The Energy Select Sector SPDR (NYSEArca: XLE), the largest exchange traded fund dedicated to energy equities, has been the worst performer among the sector SPDR ETFs this year. XLE is down 15.6% year-to-date and has not closed above its 200-day moving average since early in the second quarter.
Given the historical sensitivity of exploration and production names to oil prices, it would stand to reason that lower oil output would benefit the industry. While the Organization of Petroleum Exporting Countries (OPEC) has moved to trim output, U.S. shale producers are boosting production as highlighted by the rising rig count in the U.S.
Investors considering ETFs such as XLE and rival ETFs such as the Fidelity MSCI Energy Index ETF (NYSEArca: FENY) and the Vanguard Energy ETF (NYSEArca: VDE) need to again monitor oil production data and credit issues at smaller energy producers.
Obviously, production is a key element in the decision-making process regarding energy investments. Currently, oil investors face conflicting reports regarding output. For example, Venezuela’s crude output is plunging to multi-year lows while Algeria is looking to boost production.

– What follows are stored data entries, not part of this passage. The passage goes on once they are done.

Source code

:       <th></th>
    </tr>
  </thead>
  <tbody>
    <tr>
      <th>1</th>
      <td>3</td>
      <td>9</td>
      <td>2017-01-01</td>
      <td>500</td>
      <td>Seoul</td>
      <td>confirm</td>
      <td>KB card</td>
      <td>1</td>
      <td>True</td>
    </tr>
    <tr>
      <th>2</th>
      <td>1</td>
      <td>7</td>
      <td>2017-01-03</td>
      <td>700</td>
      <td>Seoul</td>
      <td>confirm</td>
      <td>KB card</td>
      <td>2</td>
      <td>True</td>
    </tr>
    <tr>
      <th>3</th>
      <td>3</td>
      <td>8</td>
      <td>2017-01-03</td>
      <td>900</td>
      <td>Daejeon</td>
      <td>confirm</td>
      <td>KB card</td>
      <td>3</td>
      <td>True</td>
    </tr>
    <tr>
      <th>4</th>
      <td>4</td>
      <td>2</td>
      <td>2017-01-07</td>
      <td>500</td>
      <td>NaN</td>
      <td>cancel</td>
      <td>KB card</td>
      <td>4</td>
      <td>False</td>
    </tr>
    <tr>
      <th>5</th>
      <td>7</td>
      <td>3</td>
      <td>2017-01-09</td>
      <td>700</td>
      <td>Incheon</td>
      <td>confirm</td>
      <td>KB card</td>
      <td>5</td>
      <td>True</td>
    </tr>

“The forward prospective P/E for this ETF is over 28X, price/book is nearly 2X, price/cash flow is over 11X, and the dividend yield is 3%; 5 of the 10 top holdings have P/E’s that are not meaningful because they are either extremely high due to minimal earnings, or infinite due to losses. In addition, refiners and marketers can lose money if crude prices spike faster than gasoline and other refined products rise (shrinking crack spreads),” according to a Seeking Alpha analysis of the energy sector.